Es un efecto de la globalización, que también es causa de lo siguiente: “…todas las relaciones estancadas y enmohecidas, con su cortejo de creencias y de ideas veneradas durante siglos, quedan rotas; las nuevas se hacen añejas antes de llegar a osificarse. Todo lo sólido se desvanece en el aire; todo lo sagrado es profanado y los hombres, al fin, se ven forzados a considerar serenamente sus condiciones de existencia y sus relaciones recíprocas”. Sin las comillas y sin cita de fuente, pasaría como una descripción del hoy. Aunque se trate de un extracto del Manifiesto Comunista.
Ya en el siglo XIX, Marx se insinuaba como un pensador del mercado mundial y de la situación política mundial. Y al modo en que el fantasma del padre de Hamlet se le aparece a Hamlet, así también la espectralidad de Marx se instala y vacila en el borde de la globalización capitalista. Parece que Marx “sobrevive”, pero tal vez nunca haya muerto. Es como la carta robada en el cuento de Poe (Fredric Jameson dixit): nadie la leyó, pero todos hablan de ella.
Un nuevo “espíritu del marxismo”, del cual se ha expurgado toda asociación con regímenes autoritarios, recorre, no ya Europa, sino el mundo entero. Es, por ahora, pura espectralidad que sólo se encarna, a veces, en las circulaciones discursivas del ámbito académico. Si, como parece ser, el capital se ha internacionalizado hasta globalizarse, esta dinámica totalizadora (totalizante y totalitaria) debería engendrar su opuesto “dialéctico” en busca de otra libertad posible.
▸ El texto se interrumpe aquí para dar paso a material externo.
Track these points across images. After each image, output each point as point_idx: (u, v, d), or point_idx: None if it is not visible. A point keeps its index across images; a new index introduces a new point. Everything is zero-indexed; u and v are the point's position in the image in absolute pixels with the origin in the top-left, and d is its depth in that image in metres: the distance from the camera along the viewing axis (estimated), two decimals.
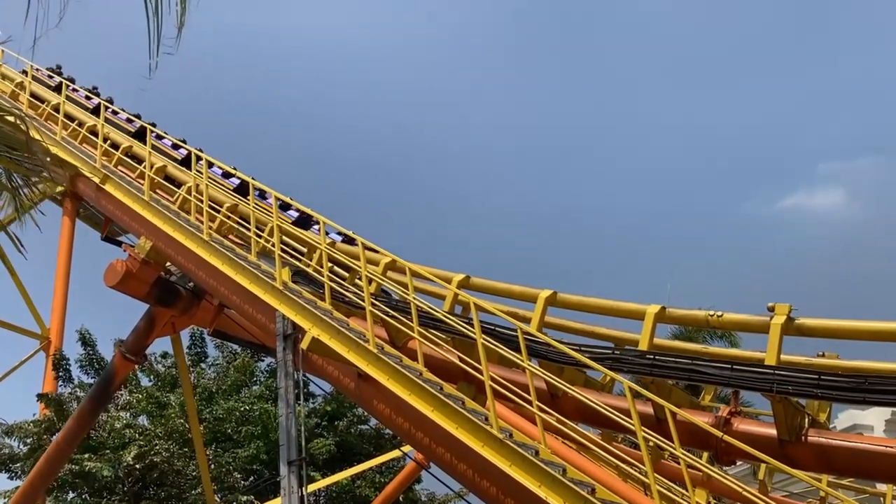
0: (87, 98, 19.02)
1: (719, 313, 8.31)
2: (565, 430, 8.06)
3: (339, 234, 13.27)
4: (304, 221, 14.27)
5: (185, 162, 14.89)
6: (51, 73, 20.35)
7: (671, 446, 7.21)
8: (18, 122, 7.52)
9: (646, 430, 7.43)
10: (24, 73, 19.10)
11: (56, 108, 16.83)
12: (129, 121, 17.85)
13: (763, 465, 12.39)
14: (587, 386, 9.66)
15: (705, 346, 9.58)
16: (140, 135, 16.24)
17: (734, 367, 7.86)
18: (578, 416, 9.08)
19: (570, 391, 8.54)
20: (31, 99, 17.59)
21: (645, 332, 8.69)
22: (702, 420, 7.98)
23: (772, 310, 7.95)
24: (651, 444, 7.54)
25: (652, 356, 8.36)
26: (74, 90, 18.92)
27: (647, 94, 52.38)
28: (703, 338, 19.73)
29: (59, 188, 20.23)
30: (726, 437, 7.43)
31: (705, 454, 9.15)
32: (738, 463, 9.46)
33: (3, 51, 20.21)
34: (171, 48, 3.86)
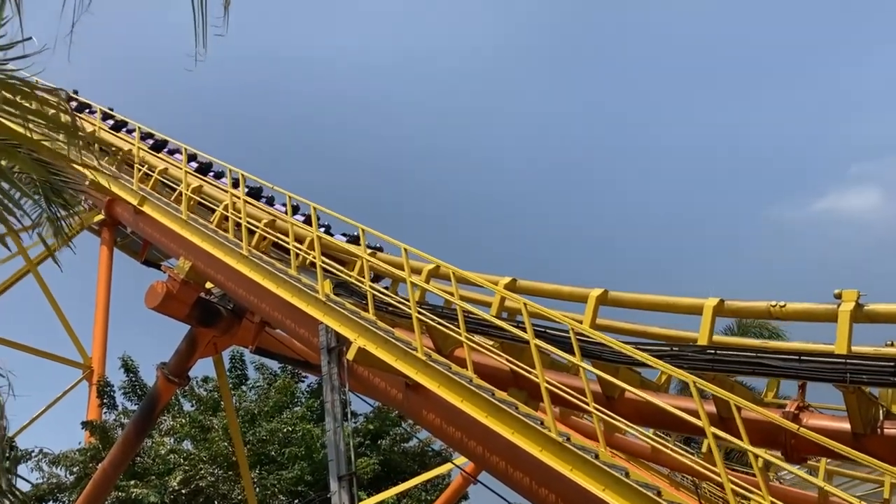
0: (104, 118, 19.22)
1: (782, 303, 7.95)
2: (620, 426, 7.72)
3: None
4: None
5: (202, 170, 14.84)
6: (70, 97, 20.60)
7: (740, 444, 6.88)
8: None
9: (714, 428, 7.09)
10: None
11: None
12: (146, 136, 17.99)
13: (823, 468, 11.94)
14: (644, 387, 9.34)
15: (765, 342, 9.20)
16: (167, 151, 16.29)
17: (802, 357, 7.50)
18: (637, 417, 8.71)
19: (628, 391, 8.24)
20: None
21: (704, 326, 8.35)
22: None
23: (838, 297, 7.59)
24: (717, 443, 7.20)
25: (713, 351, 8.03)
26: (91, 112, 19.13)
27: (670, 98, 51.82)
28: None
29: (98, 217, 20.45)
30: (802, 431, 7.04)
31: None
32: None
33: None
34: (220, 32, 3.69)
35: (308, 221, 14.01)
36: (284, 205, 13.43)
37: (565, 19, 52.30)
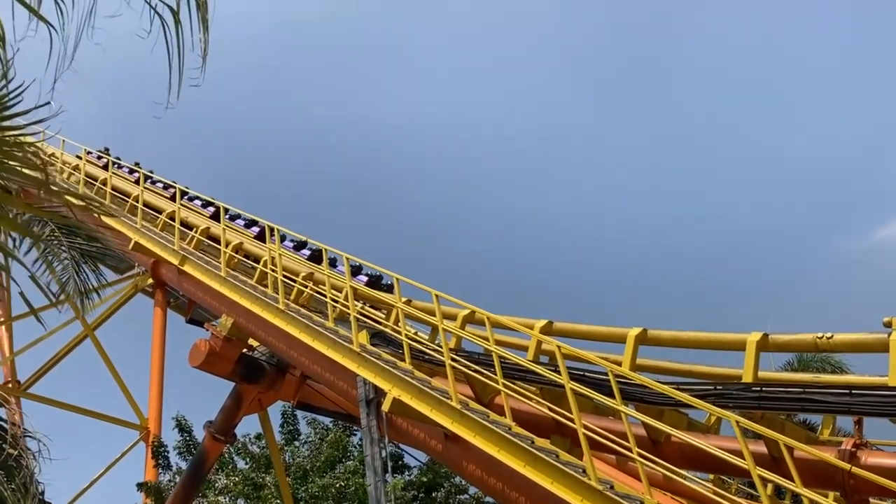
0: (130, 172, 19.91)
1: (829, 335, 7.54)
2: (669, 474, 7.32)
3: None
4: (375, 283, 14.13)
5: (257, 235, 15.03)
6: (100, 155, 21.42)
7: (792, 486, 6.47)
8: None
9: (762, 470, 6.70)
10: (106, 166, 19.89)
11: (136, 199, 17.31)
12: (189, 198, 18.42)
13: None
14: (691, 429, 8.94)
15: (816, 375, 8.73)
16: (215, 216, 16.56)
17: (853, 392, 7.06)
18: (685, 461, 8.33)
19: (673, 434, 7.88)
20: (113, 192, 18.13)
21: (748, 362, 7.96)
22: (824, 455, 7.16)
23: (888, 325, 7.15)
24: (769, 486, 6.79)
25: (759, 388, 7.62)
26: (119, 166, 19.84)
27: (723, 127, 50.81)
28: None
29: (150, 280, 20.83)
30: (855, 471, 6.58)
31: (831, 494, 8.23)
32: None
33: (64, 140, 21.23)
34: (196, 80, 3.64)
35: (372, 283, 14.09)
36: (333, 260, 13.50)
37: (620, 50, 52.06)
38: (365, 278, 14.29)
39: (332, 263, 13.62)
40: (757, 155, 49.10)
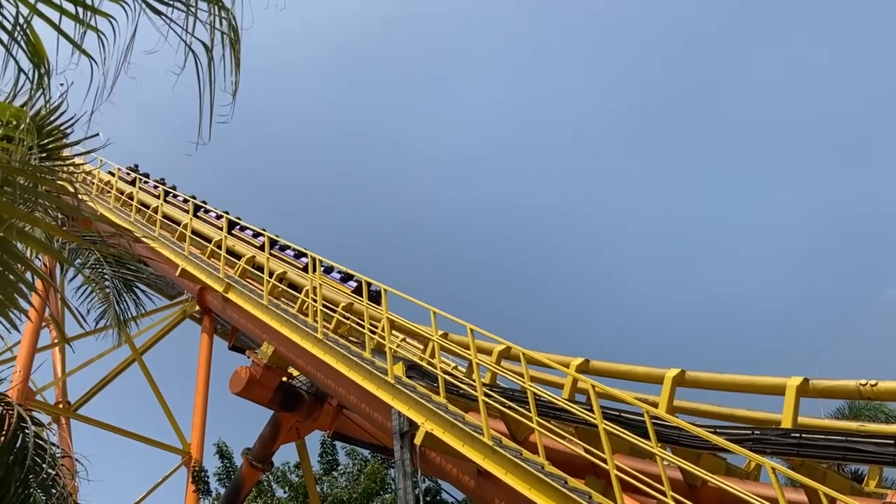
0: (156, 186, 20.57)
1: (873, 382, 7.30)
2: None
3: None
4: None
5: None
6: (129, 171, 22.25)
7: None
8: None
9: None
10: (157, 194, 20.41)
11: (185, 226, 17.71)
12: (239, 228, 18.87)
13: None
14: (729, 474, 8.70)
15: (862, 424, 8.43)
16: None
17: None
18: None
19: (710, 480, 7.67)
20: (163, 220, 18.56)
21: (787, 407, 7.75)
22: None
23: None
24: None
25: (798, 434, 7.39)
26: (145, 181, 20.52)
27: (766, 175, 49.75)
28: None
29: (198, 307, 21.21)
30: None
31: None
32: None
33: (101, 160, 21.97)
34: (225, 118, 3.72)
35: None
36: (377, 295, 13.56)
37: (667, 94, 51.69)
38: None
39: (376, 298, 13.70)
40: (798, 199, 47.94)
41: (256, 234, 18.68)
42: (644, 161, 51.54)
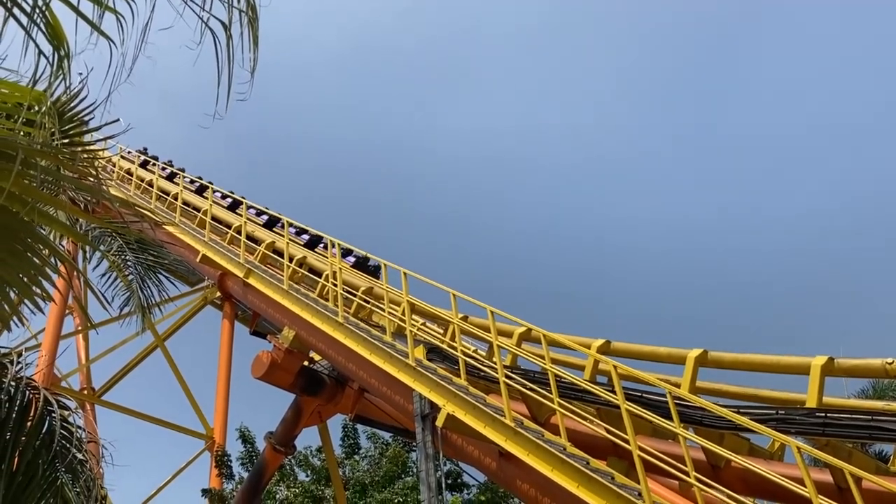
0: (164, 168, 20.85)
1: None
2: (728, 500, 7.07)
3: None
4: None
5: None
6: (139, 154, 22.43)
7: None
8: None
9: (825, 499, 6.43)
10: (175, 180, 20.54)
11: (205, 212, 17.80)
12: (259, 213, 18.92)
13: None
14: (752, 454, 8.65)
15: (888, 403, 8.34)
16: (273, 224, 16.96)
17: None
18: (744, 488, 8.04)
19: (734, 460, 7.63)
20: (184, 206, 18.65)
21: (812, 387, 7.68)
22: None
23: None
24: None
25: (823, 414, 7.33)
26: (156, 164, 20.75)
27: (815, 162, 48.54)
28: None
29: (219, 293, 21.35)
30: None
31: None
32: None
33: (122, 148, 22.14)
34: (244, 94, 3.71)
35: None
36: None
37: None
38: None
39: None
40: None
41: (260, 213, 19.00)
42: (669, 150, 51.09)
Este no aparece aún y, preventivamente, contra esa espectralidad que vacila como amenaza, surgen las derechas, hato de rebeldes sin más causa que la añoranza de la barbarie y sin otro programa que el odio por las luces de la razón, en las cuales no sólo abrevó Voltaire, sino también Marx.
Hoy, en nuestro siglo XXI, una suerte de ultraactividad de Jacques Derrrida nos sopla en la nuca. Él también fue, a su modo, un iluminista, y sólo de él, rica y fecunda, es la expresión que da título a esta nota y también la recurrente invocación a los fantasmas, tal vez una demasía en la que, con poca fortuna, hemos incurrido.